Near-certain (2025-2026):

  • MoE becomes the default for all models above 100B activated parameters
  • FP8 training becomes standard (following DeepSeek’s proof-of-concept)
  • MLA or similar KV compression replaces GQA for high-end models
  • Reasoning capabilities become a standard feature, not a separate model

Likely (2026-2027):

  • FP4 training on next-gen hardware (NVIDIA Blackwell natively supports FP4)
  • 1M+ context becomes mainstream through improved linear attention or hybrid architectures
  • Expert counts reach 1000+ with even finer-grained specialization
  • Self-speculative decoding (via multi-token prediction) replaces separate draft models

Speculative (2027+):

  • Attention-free architectures (Mamba descendants) for specific domains
  • Continuous learning during inference (not just during training)
  • Hardware co-designed with specific attention mechanisms (custom silicon for MLA or linear attention)
💡 Where to Innovate

If you’re looking for research directions, focus on the divergence points: attention mechanisms (MLA vs linear vs hybrid), expert routing strategies (loss-free balancing, dynamic expert allocation), and inference-time compute allocation (when to think more, when to stop). These are the active frontiers where the next breakthroughs will emerge. The settled components (RMSNorm, SwiGLU, RoPE, BPE) offer little room for improvement.

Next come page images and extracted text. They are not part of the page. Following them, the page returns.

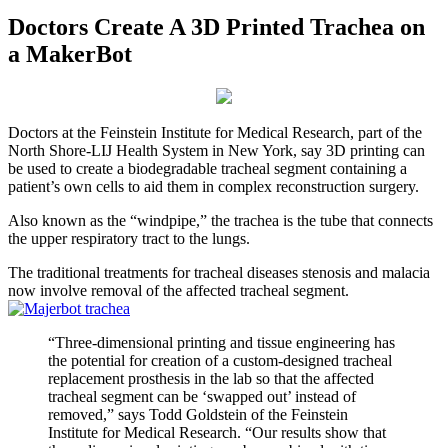
Doctors Create A 3D Printed Trachea on
a MakerBot
Doctors at the Feinstein Institute for Medical Research, part of the
North Shore-LIJ Health System in New York, say 3D printing can
be used to create a biodegradable tracheal segment containing a
patient’s own cells to aid them in complex reconstruction surgery.
Also known as the “windpipe,” the trachea is the tube that connects
the upper respiratory tract to the lungs.
The traditional treatments for tracheal diseases stenosis and malacia
now involve removal of the affected tracheal segment.
“Three-dimensional printing and tissue engineering has
the potential for creation of a custom-designed tracheal
replacement prosthesis in the lab so that the affected
tracheal segment can be ‘swapped out’ instead of
removed,” says Todd Goldstein of the Feinstein
Institute for Medical Research. “Our results show that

This completes the Frontier Model Architectures series. Combined with the Transformer Anatomy series (which explains every component from first principles) and the Inference Optimization Timeline (which covers how to make these models fast), you now have a comprehensive map of the LLM landscape in 2025 — where it came from, where it is, and where it is going.